[[ MATERIAL SUPPLIED open ]]

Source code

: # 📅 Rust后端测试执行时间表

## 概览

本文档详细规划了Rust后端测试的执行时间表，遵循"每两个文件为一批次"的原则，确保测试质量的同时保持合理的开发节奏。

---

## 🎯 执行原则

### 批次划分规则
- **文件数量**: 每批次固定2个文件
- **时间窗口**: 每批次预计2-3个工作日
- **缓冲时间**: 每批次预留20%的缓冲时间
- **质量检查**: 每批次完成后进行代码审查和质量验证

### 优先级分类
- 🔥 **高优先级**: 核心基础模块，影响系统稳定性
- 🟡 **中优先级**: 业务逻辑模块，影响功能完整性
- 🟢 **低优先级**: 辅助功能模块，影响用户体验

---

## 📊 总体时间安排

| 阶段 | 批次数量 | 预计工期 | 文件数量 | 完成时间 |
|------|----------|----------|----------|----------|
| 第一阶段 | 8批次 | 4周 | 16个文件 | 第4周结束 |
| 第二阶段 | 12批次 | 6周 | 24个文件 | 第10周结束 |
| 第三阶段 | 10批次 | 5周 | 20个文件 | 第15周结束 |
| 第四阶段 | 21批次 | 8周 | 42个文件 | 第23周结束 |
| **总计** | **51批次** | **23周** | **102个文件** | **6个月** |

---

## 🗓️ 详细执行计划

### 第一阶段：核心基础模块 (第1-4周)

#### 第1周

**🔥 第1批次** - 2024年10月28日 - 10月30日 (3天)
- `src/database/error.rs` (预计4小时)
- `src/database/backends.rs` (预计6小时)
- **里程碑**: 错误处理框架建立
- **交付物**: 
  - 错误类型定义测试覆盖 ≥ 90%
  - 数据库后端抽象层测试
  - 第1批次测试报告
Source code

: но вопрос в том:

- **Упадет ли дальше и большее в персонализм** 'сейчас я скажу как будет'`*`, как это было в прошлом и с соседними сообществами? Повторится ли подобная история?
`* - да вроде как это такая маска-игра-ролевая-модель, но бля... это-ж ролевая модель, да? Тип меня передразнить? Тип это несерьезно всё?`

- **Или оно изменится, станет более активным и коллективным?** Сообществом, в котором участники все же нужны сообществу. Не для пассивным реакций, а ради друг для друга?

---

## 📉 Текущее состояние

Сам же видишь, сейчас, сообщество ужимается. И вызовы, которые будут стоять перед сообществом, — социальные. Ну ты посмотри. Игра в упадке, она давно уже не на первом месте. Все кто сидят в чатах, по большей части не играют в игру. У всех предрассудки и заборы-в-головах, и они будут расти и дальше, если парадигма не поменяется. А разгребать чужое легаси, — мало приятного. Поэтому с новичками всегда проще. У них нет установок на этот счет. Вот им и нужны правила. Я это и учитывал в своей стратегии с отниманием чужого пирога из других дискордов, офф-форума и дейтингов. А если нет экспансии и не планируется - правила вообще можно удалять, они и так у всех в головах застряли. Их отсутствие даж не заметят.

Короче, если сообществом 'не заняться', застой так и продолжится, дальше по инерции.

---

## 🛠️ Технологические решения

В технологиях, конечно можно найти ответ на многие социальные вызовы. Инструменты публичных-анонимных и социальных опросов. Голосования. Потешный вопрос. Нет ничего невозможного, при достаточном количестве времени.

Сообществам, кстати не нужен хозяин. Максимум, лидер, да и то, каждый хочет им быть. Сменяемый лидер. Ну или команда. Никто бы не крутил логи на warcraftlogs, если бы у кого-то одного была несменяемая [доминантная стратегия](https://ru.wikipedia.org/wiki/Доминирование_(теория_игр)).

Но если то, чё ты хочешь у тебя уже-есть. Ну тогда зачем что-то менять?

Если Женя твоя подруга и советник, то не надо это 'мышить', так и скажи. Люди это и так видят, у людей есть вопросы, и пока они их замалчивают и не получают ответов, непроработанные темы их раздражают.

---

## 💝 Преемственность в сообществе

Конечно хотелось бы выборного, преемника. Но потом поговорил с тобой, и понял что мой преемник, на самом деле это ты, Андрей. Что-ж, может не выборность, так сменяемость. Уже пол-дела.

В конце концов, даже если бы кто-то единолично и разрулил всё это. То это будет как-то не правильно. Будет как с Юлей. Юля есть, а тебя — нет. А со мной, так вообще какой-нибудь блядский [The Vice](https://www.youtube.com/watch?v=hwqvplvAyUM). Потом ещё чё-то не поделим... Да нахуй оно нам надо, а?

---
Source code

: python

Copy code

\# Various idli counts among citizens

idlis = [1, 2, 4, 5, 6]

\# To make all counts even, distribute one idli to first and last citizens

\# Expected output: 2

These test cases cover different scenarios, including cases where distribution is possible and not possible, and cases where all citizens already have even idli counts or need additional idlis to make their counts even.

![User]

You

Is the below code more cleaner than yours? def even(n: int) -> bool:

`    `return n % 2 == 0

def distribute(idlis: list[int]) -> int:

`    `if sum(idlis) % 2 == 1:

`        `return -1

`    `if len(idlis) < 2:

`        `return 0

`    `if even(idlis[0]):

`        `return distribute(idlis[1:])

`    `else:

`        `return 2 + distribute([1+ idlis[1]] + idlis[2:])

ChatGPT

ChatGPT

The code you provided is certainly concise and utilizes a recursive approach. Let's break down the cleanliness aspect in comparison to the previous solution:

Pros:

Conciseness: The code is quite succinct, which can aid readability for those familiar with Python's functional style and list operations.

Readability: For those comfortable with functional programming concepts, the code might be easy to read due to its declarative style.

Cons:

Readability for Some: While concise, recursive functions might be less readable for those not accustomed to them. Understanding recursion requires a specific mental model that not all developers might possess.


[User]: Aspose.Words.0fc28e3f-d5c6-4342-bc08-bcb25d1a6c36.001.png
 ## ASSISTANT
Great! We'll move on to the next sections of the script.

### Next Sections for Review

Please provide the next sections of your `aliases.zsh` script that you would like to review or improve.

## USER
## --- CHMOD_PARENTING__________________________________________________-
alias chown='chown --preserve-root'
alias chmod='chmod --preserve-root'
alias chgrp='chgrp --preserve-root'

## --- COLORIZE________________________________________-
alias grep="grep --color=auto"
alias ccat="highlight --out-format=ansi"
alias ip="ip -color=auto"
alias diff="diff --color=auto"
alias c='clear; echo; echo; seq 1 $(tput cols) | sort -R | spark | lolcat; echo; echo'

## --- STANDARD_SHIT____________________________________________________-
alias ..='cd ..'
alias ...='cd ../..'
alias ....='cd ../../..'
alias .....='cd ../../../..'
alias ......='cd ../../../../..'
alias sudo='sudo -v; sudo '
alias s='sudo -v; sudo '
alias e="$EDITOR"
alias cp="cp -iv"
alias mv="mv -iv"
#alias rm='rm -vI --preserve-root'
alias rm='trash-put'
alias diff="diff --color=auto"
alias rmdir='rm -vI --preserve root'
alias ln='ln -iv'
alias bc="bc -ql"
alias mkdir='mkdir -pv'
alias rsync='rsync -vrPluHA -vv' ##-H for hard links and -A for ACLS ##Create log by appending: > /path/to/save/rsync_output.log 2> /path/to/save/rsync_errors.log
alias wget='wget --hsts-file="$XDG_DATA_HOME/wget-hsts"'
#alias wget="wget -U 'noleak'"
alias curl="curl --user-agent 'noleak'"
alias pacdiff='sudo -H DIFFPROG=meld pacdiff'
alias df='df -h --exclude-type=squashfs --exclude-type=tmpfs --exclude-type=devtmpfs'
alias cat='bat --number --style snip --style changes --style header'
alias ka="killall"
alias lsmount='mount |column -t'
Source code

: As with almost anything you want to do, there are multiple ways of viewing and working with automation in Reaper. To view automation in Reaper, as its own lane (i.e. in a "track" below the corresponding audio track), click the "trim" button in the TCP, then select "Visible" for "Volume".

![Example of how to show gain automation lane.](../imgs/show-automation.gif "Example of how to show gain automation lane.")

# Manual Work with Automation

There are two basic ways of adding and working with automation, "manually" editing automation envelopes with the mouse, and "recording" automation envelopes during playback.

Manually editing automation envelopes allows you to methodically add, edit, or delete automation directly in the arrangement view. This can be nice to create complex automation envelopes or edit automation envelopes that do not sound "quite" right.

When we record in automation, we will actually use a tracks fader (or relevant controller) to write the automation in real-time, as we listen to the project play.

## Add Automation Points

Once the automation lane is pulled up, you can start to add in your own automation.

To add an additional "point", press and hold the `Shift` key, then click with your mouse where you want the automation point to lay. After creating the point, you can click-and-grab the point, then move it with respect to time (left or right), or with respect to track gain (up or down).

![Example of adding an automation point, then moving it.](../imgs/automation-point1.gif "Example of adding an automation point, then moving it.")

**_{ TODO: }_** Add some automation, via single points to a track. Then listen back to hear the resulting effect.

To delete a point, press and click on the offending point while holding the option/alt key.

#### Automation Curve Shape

[[ MATERIAL SUPPLIED closed ]]

Please render the lines in the rows above, from the line with "- 10月30日 (3天)" to the line with "Сообществам, кстати не", both included, as a numbered list with blank lines omitted.

1. **🔥 第1批次** - 2024年10月28日 - 10月30日 (3天)
2. - `src/database/error.rs` (预计4小时)
3. - `src/database/backends.rs` (预计6小时)
4. - **里程碑**: 错误处理框架建立
5. - **交付物**: 
6.   - 错误类型定义测试覆盖 ≥ 90%
7.   - 数据库后端抽象层测试
8.   - 第1批次测试报告
9. Source code
10. : но вопрос в том:
11. - **Упадет ли дальше и большее в персонализм** 'сейчас я скажу как будет'`*`, как это было в прошлом и с соседними сообществами? Повторится ли подобная история?
12. `* - да вроде как это такая маска-игра-ролевая-модель, но бля... это-ж ролевая модель, да? Тип меня передразнить? Тип это несерьезно всё?`
13. - **Или оно изменится, станет более активным и коллективным?** Сообществом, в котором участники все же нужны сообществу. Не для пассивным реакций, а ради друг для друга?
14. ---
15. ## 📉 Текущее состояние
16. Сам же видишь, сейчас, сообщество ужимается. И вызовы, которые будут стоять перед сообществом, — социальные. Ну ты посмотри. Игра в упадке, она давно уже не на первом месте. Все кто сидят в чатах, по большей части не играют в игру. У всех предрассудки и заборы-в-головах, и они будут расти и дальше, если парадигма не поменяется. А разгребать чужое легаси, — мало приятного. Поэтому с новичками всегда проще. У них нет установок на этот счет. Вот им и нужны правила. Я это и учитывал в своей стратегии с отниманием чужого пирога из других дискордов, офф-форума и дейтингов. А если нет экспансии и не планируется - правила вообще можно удалять, они и так у всех в головах застряли. Их отсутствие даж не заметят.
17. Короче, если сообществом 'не заняться', застой так и продолжится, дальше по инерции.
18. ---
19. ## 🛠️ Технологические решения
20. В технологиях, конечно можно найти ответ на многие социальные вызовы. Инструменты публичных-анонимных и социальных опросов. Голосования. Потешный вопрос. Нет ничего невозможного, при достаточном количестве времени.
21. Сообществам, кстати не нужен хозяин. Максимум, лидер, да и то, каждый хочет им быть. Сменяемый лидер. Ну или команда. Никто бы не крутил логи на warcraftlogs, если бы у кого-то одного была несменяемая [доминантная стратегия](https://ru.wikipedia.org/wiki/Доминирование_(теория_игр)).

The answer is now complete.